## What the task requires
Write the listing out again exactly as it stands, with no images.

## Data for this task
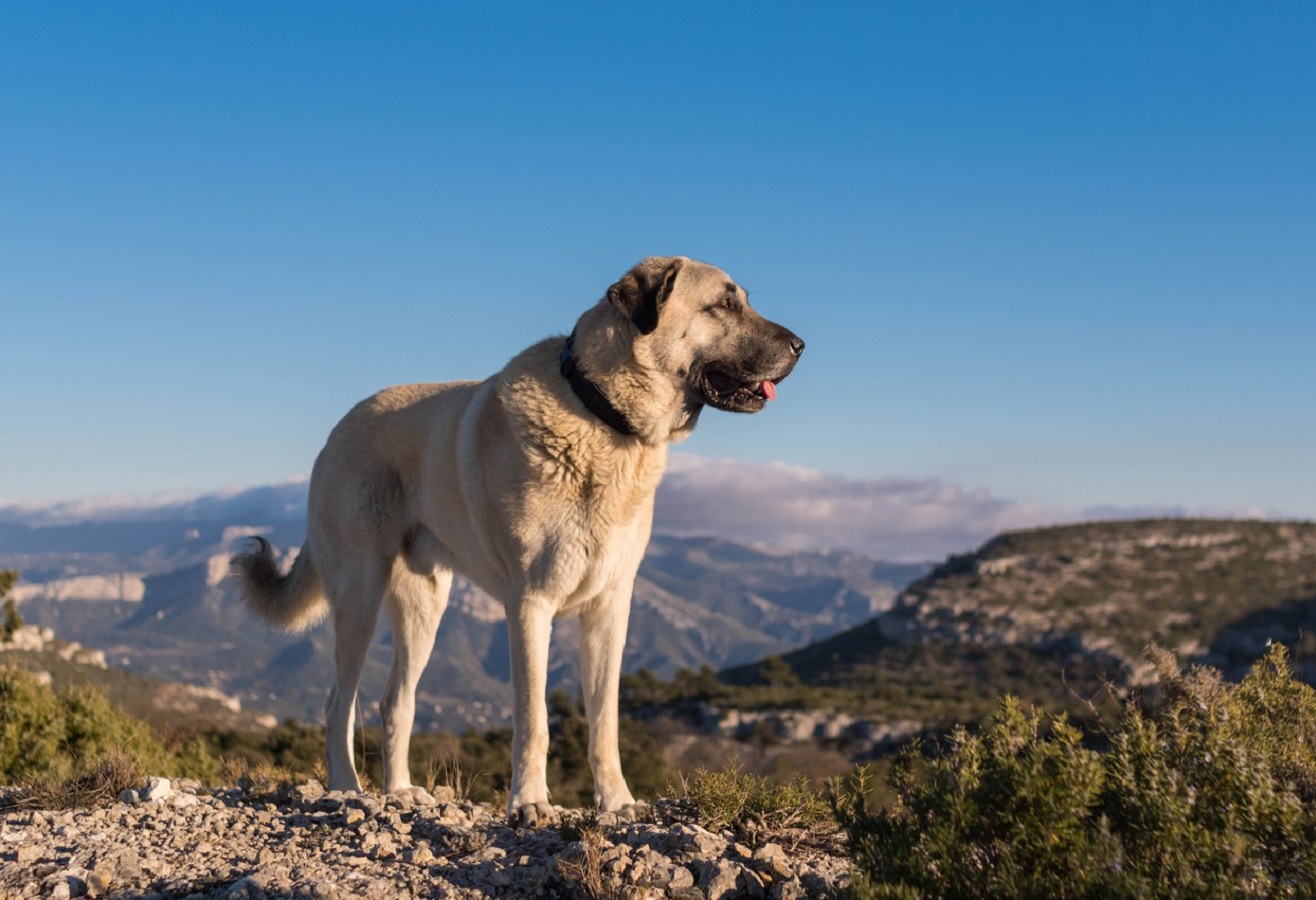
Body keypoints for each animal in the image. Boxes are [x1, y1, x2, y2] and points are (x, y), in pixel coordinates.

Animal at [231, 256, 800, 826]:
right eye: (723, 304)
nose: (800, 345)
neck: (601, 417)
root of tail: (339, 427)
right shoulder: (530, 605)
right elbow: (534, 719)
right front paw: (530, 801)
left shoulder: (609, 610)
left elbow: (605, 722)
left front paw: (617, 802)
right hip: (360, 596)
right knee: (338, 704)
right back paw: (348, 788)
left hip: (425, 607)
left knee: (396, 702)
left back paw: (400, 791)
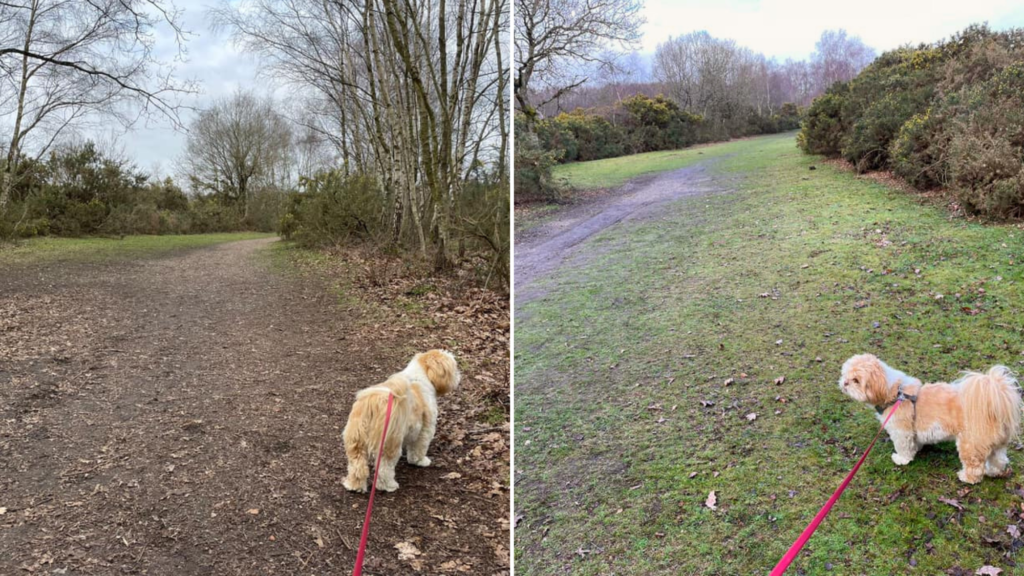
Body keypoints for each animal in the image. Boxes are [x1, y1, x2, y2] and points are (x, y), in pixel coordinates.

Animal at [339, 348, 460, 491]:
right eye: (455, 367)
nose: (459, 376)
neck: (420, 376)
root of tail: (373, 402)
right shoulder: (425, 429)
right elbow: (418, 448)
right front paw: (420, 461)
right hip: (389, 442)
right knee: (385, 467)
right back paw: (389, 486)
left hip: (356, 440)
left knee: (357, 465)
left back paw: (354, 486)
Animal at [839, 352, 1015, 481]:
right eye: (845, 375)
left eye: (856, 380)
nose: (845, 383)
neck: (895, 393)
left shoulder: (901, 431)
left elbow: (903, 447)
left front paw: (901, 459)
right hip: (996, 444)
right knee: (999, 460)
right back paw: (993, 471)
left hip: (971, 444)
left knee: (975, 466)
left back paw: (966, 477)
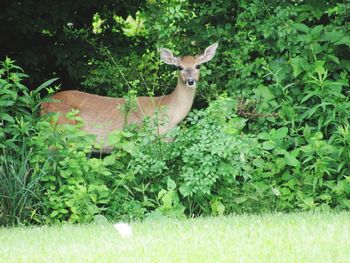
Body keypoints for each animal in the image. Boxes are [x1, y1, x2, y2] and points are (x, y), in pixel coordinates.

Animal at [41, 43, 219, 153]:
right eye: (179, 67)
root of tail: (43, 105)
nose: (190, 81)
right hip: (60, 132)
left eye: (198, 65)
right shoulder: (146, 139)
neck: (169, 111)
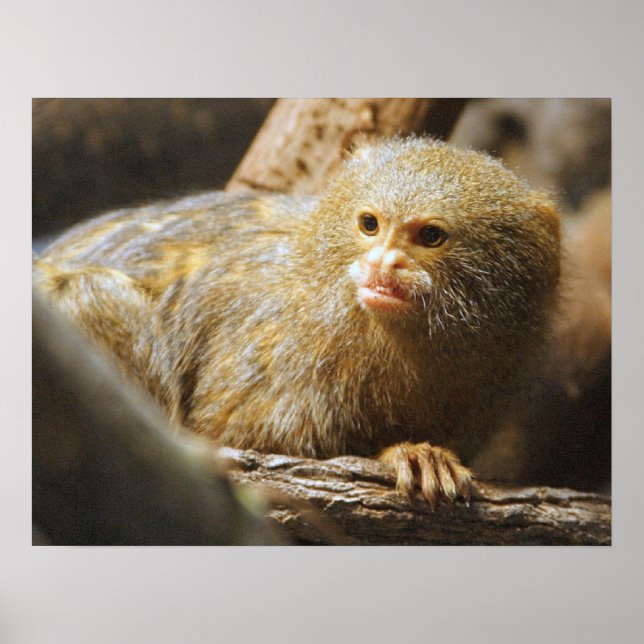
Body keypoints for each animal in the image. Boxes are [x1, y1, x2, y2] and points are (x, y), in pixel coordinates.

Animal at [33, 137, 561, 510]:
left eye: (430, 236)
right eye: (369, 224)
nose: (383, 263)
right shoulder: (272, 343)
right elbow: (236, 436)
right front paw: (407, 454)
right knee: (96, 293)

## Result of the task
Body keypoints for each animal in the image. Boxes are [x1, y1, x2, y2] and points are (x, y), in pixel coordinates.

Animal at [231, 256, 800, 826]:
right eye: (723, 304)
nose: (800, 345)
neck: (601, 417)
root of tail: (339, 427)
right shoulder: (530, 605)
right elbow: (534, 719)
right front paw: (530, 801)
left shoulder: (609, 610)
left elbow: (605, 722)
left front paw: (617, 802)
right hip: (360, 596)
right knee: (338, 704)
right back paw: (348, 788)
left hip: (425, 607)
left knee: (396, 702)
left back paw: (400, 791)
Body keypoints for each animal in the image. Boxes are [x1, y1, x2, y2] and points are (x, y), in pixel coordinates.

Animal at [339, 348, 460, 491]:
right eye: (455, 367)
nose: (459, 376)
neck: (420, 376)
root of tail: (373, 402)
right shoulder: (425, 429)
right elbow: (418, 448)
right front paw: (420, 461)
right hip: (389, 442)
right knee: (385, 467)
right back paw: (389, 486)
left hip: (356, 440)
left knee: (357, 465)
left back paw: (354, 486)
Animal at [839, 352, 1015, 481]:
right eye: (845, 375)
left eye: (856, 380)
nose: (845, 383)
neck: (895, 393)
left shoulder: (901, 431)
left elbow: (903, 447)
left front paw: (901, 459)
right hip: (996, 444)
right knee: (999, 460)
right back paw: (993, 471)
left hip: (971, 444)
left knee: (975, 466)
left back paw: (966, 477)
Body keypoints for each animal in the image. Boxes are [x1, y1, x2, y2] and points are (x, y), in pixel coordinates.

Animal at [41, 43, 219, 153]:
right eye: (179, 67)
root of tail: (43, 105)
nose: (190, 81)
right hip: (60, 132)
left eye: (198, 65)
right shoulder: (146, 139)
neck: (169, 111)
Body keypoints for each animal in the image. Boxes are [x1, y1, x2, y2] and points are (x, y), in pixel coordinates.

Animal at [33, 137, 561, 510]:
left eye: (430, 236)
right eye: (369, 224)
nose: (383, 263)
right shoulder: (272, 343)
right elbow: (236, 436)
right front paw: (407, 454)
right knee: (96, 293)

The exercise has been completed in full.